Removing cut ardisia trees from Royal Palm Hammock in Everglades National Park.

Hauling away cut trees; removing all cut material so stumps were clear for  herbicide application.  Before cutting trees (to avoid herbicide contact ),  hundreds of volunteers pulled seedlings and placed them in large plastic bags.  Set transects enabled thorough coverage and less overwhelming work.

Pile of cut shoebutton ardisia trees in Everglades National Park.

Pile of cut trees (left). Herbicided stumps (right).  Stumps were treated with Garlon 3A applied with a small squirt bottle which was dabbed on the stump's flat cut surface.  Treatment was very effective with no  contamination to the environment.  Note the lack of native vegetation around the stumps.

Stumps of shoebutton ardisia after Everglades National Park eradication effort.
Shoebutton ardisia in Royal Palm Hammock before removal effort. Royal Palm Hammock 14 years after shoebutton ardisia eradication effort.

Hammock edge before ardisia removal.  This exotic dominates the understory.  Nothing else grows there.

Hammock 14 years after ardisia removal.  Seedlings were weeded again the year after tree removal.

Hammocks (islands of hardwood trees, with shade, disturbed soil and humidity due to a closed canopy) provide optimal conditions for ardisia elliptica.  It was found in 9 ENP hammocks in both disturbed and undisturbed soil conditions.  Due to disturbance history and proximity to a seed source Royal Palm was the most heavily impacted.  14 years later, it is still reasonably free of this exotic but ardisia is beginning to reappear here and in other former haunts.  We hope the Park Service will remember our work and not let shoebutton ardisia ever regain a foothold in its precious hammocks.

P.S. Gwen Burzcycki, Miami-Dade Dept. of Environmental.
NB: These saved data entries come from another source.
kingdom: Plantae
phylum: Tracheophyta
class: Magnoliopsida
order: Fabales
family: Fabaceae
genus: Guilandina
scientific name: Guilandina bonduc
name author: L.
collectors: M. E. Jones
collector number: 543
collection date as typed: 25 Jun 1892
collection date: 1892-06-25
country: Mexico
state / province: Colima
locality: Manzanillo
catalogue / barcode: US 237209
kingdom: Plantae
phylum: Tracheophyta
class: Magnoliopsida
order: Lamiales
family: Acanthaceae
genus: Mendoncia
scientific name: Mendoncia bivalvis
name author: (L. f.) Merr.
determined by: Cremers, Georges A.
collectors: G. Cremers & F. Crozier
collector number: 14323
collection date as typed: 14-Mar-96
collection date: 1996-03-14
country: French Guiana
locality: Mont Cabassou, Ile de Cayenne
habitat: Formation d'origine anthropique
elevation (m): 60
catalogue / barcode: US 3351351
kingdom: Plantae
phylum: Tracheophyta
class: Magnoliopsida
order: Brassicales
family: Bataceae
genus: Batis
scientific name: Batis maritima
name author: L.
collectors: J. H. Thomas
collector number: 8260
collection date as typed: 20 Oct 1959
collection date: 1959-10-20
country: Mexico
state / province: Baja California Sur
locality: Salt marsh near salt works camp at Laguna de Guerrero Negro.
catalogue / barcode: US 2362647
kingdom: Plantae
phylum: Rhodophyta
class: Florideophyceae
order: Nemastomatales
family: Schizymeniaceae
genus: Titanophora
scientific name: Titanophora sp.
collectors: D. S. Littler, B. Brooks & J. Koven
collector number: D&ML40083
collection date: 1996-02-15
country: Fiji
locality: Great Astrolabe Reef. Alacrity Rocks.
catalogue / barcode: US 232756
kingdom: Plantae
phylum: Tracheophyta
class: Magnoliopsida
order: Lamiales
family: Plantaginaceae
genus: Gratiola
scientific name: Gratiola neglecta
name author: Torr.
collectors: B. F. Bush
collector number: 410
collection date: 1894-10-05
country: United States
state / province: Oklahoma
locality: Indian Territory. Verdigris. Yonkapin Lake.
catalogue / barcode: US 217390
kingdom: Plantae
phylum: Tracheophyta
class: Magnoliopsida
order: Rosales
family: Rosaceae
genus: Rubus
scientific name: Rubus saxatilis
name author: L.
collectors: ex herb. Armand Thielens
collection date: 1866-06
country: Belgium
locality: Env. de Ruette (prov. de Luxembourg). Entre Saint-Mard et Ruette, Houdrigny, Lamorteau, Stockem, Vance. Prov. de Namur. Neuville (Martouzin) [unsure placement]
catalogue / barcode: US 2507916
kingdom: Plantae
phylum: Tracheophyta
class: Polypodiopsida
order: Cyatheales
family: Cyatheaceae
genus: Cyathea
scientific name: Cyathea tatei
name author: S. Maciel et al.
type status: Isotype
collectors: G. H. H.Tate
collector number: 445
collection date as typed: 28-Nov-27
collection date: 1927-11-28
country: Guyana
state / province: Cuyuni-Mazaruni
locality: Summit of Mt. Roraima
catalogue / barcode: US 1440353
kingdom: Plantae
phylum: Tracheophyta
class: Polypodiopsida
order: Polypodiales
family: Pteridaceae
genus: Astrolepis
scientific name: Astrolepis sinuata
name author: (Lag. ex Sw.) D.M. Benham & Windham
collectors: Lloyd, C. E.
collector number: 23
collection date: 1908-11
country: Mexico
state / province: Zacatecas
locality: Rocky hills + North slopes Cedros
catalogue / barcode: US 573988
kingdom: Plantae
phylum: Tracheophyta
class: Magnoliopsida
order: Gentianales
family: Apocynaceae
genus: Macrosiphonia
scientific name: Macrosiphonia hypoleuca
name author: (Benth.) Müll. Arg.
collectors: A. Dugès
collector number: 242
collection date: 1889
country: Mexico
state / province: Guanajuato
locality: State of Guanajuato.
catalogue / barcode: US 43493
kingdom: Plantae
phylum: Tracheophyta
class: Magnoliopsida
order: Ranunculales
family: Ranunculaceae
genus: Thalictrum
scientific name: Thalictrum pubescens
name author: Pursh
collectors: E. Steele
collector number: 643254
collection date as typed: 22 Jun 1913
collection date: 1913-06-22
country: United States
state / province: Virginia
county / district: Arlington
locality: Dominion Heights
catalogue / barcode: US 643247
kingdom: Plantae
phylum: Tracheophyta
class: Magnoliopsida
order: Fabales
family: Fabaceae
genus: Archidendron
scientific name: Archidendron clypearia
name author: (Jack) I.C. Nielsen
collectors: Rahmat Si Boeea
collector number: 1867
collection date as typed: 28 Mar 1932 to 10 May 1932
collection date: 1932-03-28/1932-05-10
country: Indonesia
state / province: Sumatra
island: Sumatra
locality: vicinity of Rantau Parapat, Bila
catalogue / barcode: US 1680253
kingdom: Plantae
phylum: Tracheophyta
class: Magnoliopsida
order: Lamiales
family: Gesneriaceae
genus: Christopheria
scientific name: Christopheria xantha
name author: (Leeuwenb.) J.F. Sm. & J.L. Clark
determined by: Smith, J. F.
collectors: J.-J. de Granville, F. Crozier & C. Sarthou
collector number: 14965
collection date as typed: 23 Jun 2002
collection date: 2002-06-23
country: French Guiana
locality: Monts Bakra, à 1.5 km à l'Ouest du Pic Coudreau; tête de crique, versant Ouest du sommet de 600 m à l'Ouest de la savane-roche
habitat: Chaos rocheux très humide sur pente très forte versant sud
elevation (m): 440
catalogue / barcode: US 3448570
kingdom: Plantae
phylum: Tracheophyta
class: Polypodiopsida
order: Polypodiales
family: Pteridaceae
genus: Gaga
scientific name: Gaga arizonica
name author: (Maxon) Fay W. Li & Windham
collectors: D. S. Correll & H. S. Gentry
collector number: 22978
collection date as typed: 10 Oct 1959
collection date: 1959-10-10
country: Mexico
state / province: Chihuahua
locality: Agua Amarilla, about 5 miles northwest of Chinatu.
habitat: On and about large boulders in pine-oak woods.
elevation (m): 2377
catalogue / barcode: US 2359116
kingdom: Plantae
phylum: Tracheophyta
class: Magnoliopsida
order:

Resources Management, recently told me that the state exotic plant removal contractor  was unaware of our successful method of ardisia treatment.  She is in the process of creating controlled experiments to narrow down optimal treatment procedure for him.  We were definitely ahead of the times with this project!
Although we did present the work to the Technical Advisory Group on Biological Control of Weeds on 7-20-95 and later to the Florida Exotic Pest Pant Council at their annual meeting, it was never published.  (The Cape Sable project was also presented in a field trip at this FLEPPC conference.)